_Problem requirements_
Each record that follows goes into your reply unchanged; the pictures do not.

Transcribed page contents:
========================

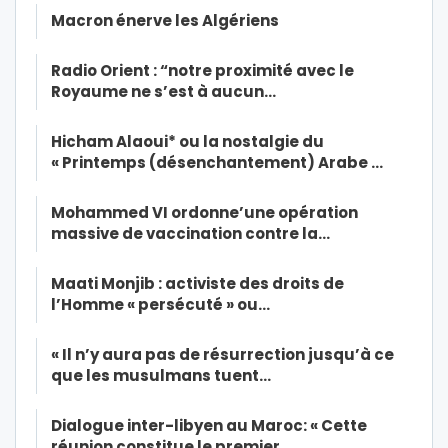
Macron énerve les Algériens
Radio Orient : “notre proximité avec le
Royaume ne s’est à aucun…
Hicham Alaoui* ou la nostalgie du
« Printemps (désenchantement) Arabe …
Mohammed VI ordonne’une opération
massive de vaccination contre la…
Maati Monjib : activiste des droits de
l’Homme « persécuté » ou…
« Il n’y aura pas de résurrection jusqu’à ce
que les musulmans tuent…
Dialogue inter-libyen au Maroc: « Cette
réunion constitue le premier…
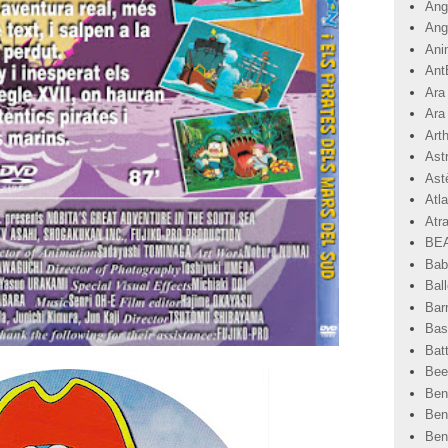
Angr
Ang
Ani
Ant
Ara
Ara
Art
Ast
Astè
Atla
Atr
BEA
Bab
Ball
Bar
Basi
Bat
Bee
Ben
Ben
Ben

========================

_Result for this task_
Macron énerve les Algériens
Radio Orient : “notre proximité avec le
Royaume ne s’est à aucun…
Hicham Alaoui* ou la nostalgie du
« Printemps (désenchantement) Arabe …
Mohammed VI ordonne’une opération
massive de vaccination contre la…
Maati Monjib : activiste des droits de
l’Homme « persécuté » ou…
« Il n’y aura pas de résurrection jusqu’à ce
que les musulmans tuent…
Dialogue inter-libyen au Maroc: « Cette
réunion constitue le premier…
Angr
Ang
Ani
Ant
Ara
Ara
Art
Ast
Astè
Atla
Atr
BEA
Bab
Ball
Bar
Basi
Bat
Bee
Ben
Ben
Ben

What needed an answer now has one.